Ontario Greenbelt development plan faces new threat from federal government
Global News
A list of federally protected species living on land removed from the Greenbelt gives Ottawa significant powers to intervene in the Ford government's plan to allow new development.
The federal government may have the ammunition it needs to derail Premier Doug Ford’s controversial plan to develop portions of Ontario’s Greenbelt, Global News can reveal.
A briefing note prepared in March for Canada’s minister of the environment and climate change lists 29 at-risk species that live — or are likely to live — on the previously protected lands.
The birds, reptiles, mammals and insects protected by federal laws could be used by Ottawa to force Ontario to slow or abandon its plan to build thousands of homes on land removed from the Greenbelt.

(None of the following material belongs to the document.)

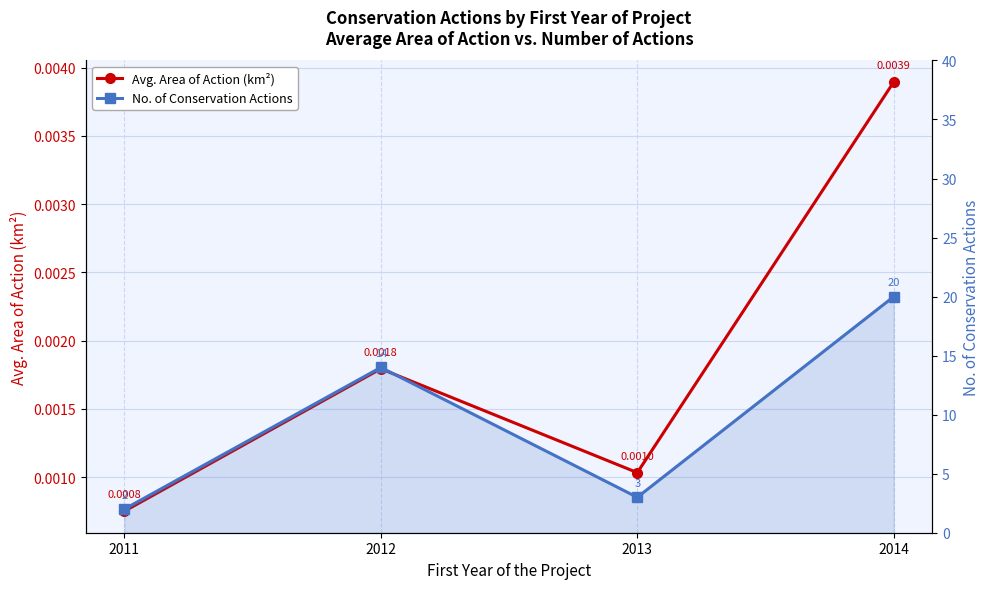

The No. of Conservation Actions series shows 32.3 at 2014. True or false?

False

The government document, obtained exclusively by Global News through access to information laws, lists the endangered species protected under federal and provincial control.
It says a range of animals and plants on the land the Ford government removed from the Greenbelt in November are considered either threatened or endangered under the Species At Risk Act. That legislation is federal and could be leveraged by Ottawa to slow down or potentially even freeze developments on former Greenbelt lands.
In November, the Ford government announced it would remove 7,400 acres of land from the Greenbelt and convert it into housing developments.
The memo to Canada’s environment minister is dated March 17, 2023. It appears to have been finalized days before Steven Guilbeault said the federal government would study lands around Rouge Park and hinted he could intervene with the province’s Greenbelt changes.
The documents obtained by Global News catalogue endangered or threatened species across the entire 7,400 acres that were removed.